▶ _Description of the task_:
Comb the records below for the string "вимірювання" and copy each line where it turns up.

▶ _Data under study_:
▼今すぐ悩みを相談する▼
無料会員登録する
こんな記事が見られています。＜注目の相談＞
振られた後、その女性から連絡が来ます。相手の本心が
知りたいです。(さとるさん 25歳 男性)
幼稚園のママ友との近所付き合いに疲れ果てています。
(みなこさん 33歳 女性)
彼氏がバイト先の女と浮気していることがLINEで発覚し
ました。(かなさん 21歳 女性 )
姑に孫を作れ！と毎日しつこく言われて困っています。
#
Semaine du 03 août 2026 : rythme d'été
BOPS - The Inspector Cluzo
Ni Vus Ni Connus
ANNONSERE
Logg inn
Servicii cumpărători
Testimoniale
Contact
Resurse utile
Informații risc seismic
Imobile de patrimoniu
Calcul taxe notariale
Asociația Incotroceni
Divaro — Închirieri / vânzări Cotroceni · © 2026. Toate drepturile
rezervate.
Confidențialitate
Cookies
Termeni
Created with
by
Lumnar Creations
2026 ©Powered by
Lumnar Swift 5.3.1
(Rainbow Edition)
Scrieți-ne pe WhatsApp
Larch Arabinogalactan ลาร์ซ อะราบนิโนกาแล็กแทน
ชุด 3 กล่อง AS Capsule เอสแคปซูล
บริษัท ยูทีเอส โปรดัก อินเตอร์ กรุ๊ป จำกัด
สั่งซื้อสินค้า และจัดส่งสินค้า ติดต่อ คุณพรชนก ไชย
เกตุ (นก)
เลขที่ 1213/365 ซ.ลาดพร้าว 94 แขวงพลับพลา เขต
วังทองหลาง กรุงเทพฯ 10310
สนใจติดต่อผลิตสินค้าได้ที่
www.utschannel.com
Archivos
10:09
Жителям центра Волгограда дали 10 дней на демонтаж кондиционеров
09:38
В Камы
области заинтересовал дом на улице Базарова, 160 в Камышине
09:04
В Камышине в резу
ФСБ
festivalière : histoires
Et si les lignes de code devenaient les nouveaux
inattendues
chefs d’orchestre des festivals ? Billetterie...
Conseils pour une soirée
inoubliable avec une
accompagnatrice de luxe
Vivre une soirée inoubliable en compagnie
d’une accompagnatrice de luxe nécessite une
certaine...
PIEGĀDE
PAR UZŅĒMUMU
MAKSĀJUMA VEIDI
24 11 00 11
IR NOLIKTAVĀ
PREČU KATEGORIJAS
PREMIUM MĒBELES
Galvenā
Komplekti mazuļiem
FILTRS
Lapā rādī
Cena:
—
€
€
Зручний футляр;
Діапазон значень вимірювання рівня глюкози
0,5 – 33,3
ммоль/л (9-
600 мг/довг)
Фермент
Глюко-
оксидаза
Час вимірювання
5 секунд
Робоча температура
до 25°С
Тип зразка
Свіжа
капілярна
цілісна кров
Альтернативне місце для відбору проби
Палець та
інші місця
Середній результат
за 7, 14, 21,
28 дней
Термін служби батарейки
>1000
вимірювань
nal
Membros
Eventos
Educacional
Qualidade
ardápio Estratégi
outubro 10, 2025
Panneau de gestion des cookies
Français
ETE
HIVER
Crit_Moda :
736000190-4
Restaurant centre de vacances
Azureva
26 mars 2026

▶ _Result of this task_:
Діапазон значень вимірювання рівня глюкози
Час вимірювання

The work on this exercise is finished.